Sambungan telfon terputus saat Amira kembali ingin bersuara. Diana kembali fokus pada kotak kue itu. Akhirnya, dia memutuskan untuk membukanya. Diana sedikit terkejut saat melihat isi kotak itu adalah cheese cake. Kenapa cowok itu memberinya kue? Padahal hari ini bukanlah hari ulang tahunnya.
Di samping kotak itu tersisip sebuah surat, lantas Diana langsung mengambilnya. Dia membuka surat itu dan membacanya.

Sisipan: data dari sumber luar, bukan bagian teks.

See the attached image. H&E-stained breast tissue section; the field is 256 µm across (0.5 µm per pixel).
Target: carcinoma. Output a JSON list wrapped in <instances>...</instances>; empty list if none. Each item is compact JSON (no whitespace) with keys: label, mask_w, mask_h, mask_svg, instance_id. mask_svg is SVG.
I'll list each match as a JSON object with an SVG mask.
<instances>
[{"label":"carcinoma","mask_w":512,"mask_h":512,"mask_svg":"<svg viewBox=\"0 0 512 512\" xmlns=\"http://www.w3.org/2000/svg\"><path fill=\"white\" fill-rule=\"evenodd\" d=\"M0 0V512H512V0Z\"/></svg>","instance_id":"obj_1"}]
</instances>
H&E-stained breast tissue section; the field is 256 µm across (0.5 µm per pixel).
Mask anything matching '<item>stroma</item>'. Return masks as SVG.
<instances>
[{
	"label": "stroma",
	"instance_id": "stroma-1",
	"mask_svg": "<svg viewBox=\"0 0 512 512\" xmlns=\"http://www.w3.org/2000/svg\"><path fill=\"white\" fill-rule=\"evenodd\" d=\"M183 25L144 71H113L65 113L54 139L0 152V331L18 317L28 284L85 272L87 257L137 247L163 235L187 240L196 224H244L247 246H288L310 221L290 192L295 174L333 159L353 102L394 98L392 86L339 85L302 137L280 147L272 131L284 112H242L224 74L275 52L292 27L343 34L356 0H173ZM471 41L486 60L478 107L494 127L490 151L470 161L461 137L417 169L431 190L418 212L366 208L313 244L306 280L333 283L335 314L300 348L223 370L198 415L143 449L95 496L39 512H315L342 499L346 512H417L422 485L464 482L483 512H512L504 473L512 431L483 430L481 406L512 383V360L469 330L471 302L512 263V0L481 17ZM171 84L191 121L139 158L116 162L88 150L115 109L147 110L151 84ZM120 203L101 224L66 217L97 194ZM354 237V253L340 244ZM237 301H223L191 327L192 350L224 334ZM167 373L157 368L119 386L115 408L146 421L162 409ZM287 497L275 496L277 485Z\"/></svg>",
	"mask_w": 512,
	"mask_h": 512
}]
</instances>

"Itu adalah kue kesukaan gue. Sebenarnya gue ngga mau berbagi sama lo. Tapi, karena gue orangnya baik hati dan rajin menabung, gue kasih buat lo. Di makan ya! Gue belinya jauh, di Antartika haha."
Diana tertawa saat membaca akhir dari surat itu. Dia bisa membayangkan, bagaimana ekspresi wajah Vidy saat menulisnya. Diana meletakkan suratnya dan mulai membuka tutup yang membungkus kue itu.
Saat melahap sendokkan pertama, Diana terkejut dengan rasa kue ini. Ini benar-benar di luar dugaan Diana. Kue ini sangat enak dari cheese cake biasanya. Diana hampir terhanyut dengan rasa kue ini sampai tidak menyadari ponselnya sedari tadi berbunyi. Dia melihat nama Vidy muncul di layar ponselnya, ia langsung mengangkatnya.
"Halo?"
"Siapa di sana? Bundadari, ya?" godanya.
Diana tertawa mendengarnya. "Bundahara!"
Kali ini, Vidy yang tertawa. "Udah di makan kuenya? Gimana rasanya, enak?"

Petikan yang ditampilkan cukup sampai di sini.